The chamber 41 is a space for baking the mixture 12a (a mixture that becomes the resin layer 12), which is a resin material. The chamber 41 includes opposing side walls 41a and 41b, opposing side walls 41c and 41d, a bottom part 41e, and an upper part 41f. The side walls 41a to 41d stand on the bottom 41e, and the upper portion 41f is supported by the side walls 41a to 41d. The side wall 41c is provided with an opening through which the support substrate S can be taken in and out of the chamber 41, and the side wall 41c is provided with a door. By closing the door 42, the inside of the chamber 41 is sealed. The side wall 41a is provided with an opening connected to the pipe (first pipe) 80A.

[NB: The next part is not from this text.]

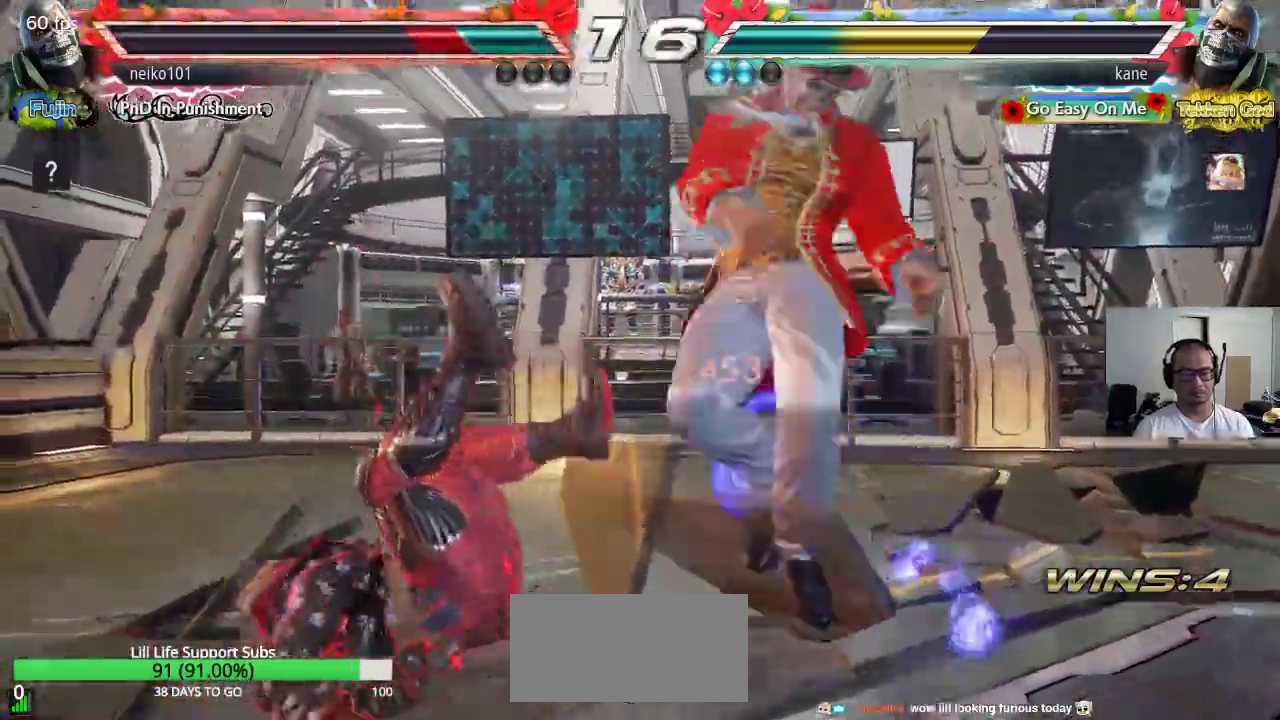
{"buttons": [], "left_stick": "center", "events": []}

In the chamber 41, a plurality of heating units 43 and a plurality of mounting units 44 are provided. The heating unit 43 is a heater. The mounting section 44 is a table on which the support substrate S is mounted. The heating unit 43 and the placement unit 44 are provided so as to alternately overlap with each other. That is, the mounting section 44 is sandwiched between the heating sections 43 provided above and below. In the example illustrated in FIG. 5, three stages of the mounting units 44 are provided in the chamber 41, and the heating units 43 are provided so as to vertically face each of the three stages of the mounting units 44. On the mounting portion 44, a support substrate S on which the mixture 12a (mixture to become the resin layer 12) which has been finished up to pre-baking is mounted. Thus, the support substrate S and the mixture 12a placed on the placement unit 44 are heated at a high temperature by the heating unit 43.

The pipe 80A is a double pipe including the introduction pipe 60A and the exhaust pipe 70A provided so as to surround the introduction pipe 60A.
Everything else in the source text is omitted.